─── Text provided

The Court notes that Romero is currently proceeding pro se. He has, through apparently great effort, filed extensive papers and exhibits in support of his position that the arbitration award should be vacated. The Court has reviewed Romero's submissions carefully in rendering this decision.
Discussion
Standing
An employee whose claims are arbitrated under a collective bargaining agreement normally does not have standing to challenge the arbitration award. There is an exception to this rule when the union has breached the duty of fair representation that it owes to the employee. A claim for breach of the duty of fair representation exists where the union's actions toward the employee were "arbitrary, discriminatory, or in bad faith." A union's actions are arbitrary where its "behavior is so far outside the wide range of reasonableness[] as to be irrational." A union's actions are in bad faith where they are "fraudulent, deceitful, or dishonest." Mere negligence is not a breach of the duty of fair representation.
Katir v. Columbia Univ., 15 F.3d 23, 24-25 (2d Cir. 1994).
See id.
White v. Rose Food, 237 F.3d 174, 179 (2d Cir. 2001).
Id. (internal quotation marks omitted).
Id.
Scibilia v. Verizon Commc'ns, Inc., 493 Fed. Appx. 225, 227 (2d Cir. 2012); Barr v. United Parcel Serv., 868 F.2d 36, 43 (2d Cir. 1989).
"If a union pursues a termination through arbitration, a plaintiff must establish that the [the union's misconduct] . . . seriously undermine[d] the arbitral process." Tactical errors in arbitration are insufficient to constitute a breach of the duty of fair representation.
Simmons v. Local Union 1199, 319 Fed. Appx. 33, 33 (2d Cir. 2009) (quoting Barr, 868 F.2d at 43 (internal quotation marks omitted).
Barr, 868 F.2d at 43.

──────

To be done ->
1. According to the court opinion excerpt, under what conditions are a union's actions considered to be in bad faith?
2. Set down the passage of the court opinion excerpt between "White v. Rose" and "F.2d at 43.", inclusive.
3. Name each distinct court case that the court opinion excerpt cites, listing each case only once.

─── Data records

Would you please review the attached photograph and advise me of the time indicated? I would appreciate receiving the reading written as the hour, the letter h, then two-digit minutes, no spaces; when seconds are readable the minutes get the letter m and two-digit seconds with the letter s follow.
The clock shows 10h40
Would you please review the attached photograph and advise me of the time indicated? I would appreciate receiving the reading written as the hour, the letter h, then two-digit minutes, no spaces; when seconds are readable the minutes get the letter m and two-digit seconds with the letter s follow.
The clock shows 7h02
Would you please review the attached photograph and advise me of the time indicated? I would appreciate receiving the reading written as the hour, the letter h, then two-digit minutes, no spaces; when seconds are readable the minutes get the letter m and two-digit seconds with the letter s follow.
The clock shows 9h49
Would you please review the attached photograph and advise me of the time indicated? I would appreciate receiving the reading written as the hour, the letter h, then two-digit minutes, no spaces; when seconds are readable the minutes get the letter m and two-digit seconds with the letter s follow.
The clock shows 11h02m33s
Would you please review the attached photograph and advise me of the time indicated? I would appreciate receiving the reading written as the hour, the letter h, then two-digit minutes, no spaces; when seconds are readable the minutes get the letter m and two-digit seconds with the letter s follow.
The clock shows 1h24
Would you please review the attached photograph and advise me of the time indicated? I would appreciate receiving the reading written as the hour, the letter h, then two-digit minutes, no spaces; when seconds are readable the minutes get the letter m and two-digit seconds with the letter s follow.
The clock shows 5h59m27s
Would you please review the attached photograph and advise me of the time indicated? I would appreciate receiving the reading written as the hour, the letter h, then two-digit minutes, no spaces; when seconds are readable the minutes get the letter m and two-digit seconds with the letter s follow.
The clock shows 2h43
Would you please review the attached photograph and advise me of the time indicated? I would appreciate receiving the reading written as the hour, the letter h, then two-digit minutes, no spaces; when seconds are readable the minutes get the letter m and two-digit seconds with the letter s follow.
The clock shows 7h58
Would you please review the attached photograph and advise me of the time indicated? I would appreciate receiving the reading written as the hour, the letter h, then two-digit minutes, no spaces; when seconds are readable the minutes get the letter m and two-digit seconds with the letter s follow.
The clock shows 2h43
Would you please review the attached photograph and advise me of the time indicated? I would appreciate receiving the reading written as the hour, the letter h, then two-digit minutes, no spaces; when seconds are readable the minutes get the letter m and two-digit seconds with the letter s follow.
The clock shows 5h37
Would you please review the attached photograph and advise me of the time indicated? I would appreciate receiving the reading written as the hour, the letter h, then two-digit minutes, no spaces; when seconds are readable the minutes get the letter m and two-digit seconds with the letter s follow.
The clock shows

──────

Responses per task ->
1. A union's actions are in bad faith where they are "fraudulent, deceitful, or dishonest."

2.
White v. Rose Food, 237 F.3d 174, 179 (2d Cir. 2001).
Id. (internal quotation marks omitted).
Id.
Scibilia v. Verizon Commc'ns, Inc., 493 Fed. Appx. 225, 227 (2d Cir. 2012); Barr v. United Parcel Serv., 868 F.2d 36, 43 (2d Cir. 1989).
"If a union pursues a termination through arbitration, a plaintiff must establish that the [the union's misconduct] . . . seriously undermine[d] the arbitral process." Tactical errors in arbitration are insufficient to constitute a breach of the duty of fair representation.
Simmons v. Local Union 1199, 319 Fed. Appx. 33, 33 (2d Cir. 2009) (quoting Barr, 868 F.2d at 43 (internal quotation marks omitted).
Barr, 868 F.2d at 43.

3.
- Katir v. Columbia Univ.
- White v. Rose Food
- Scibilia v. Verizon Commc'ns, Inc.
- Barr v. United Parcel Serv.
- Simmons v. Local Union 1199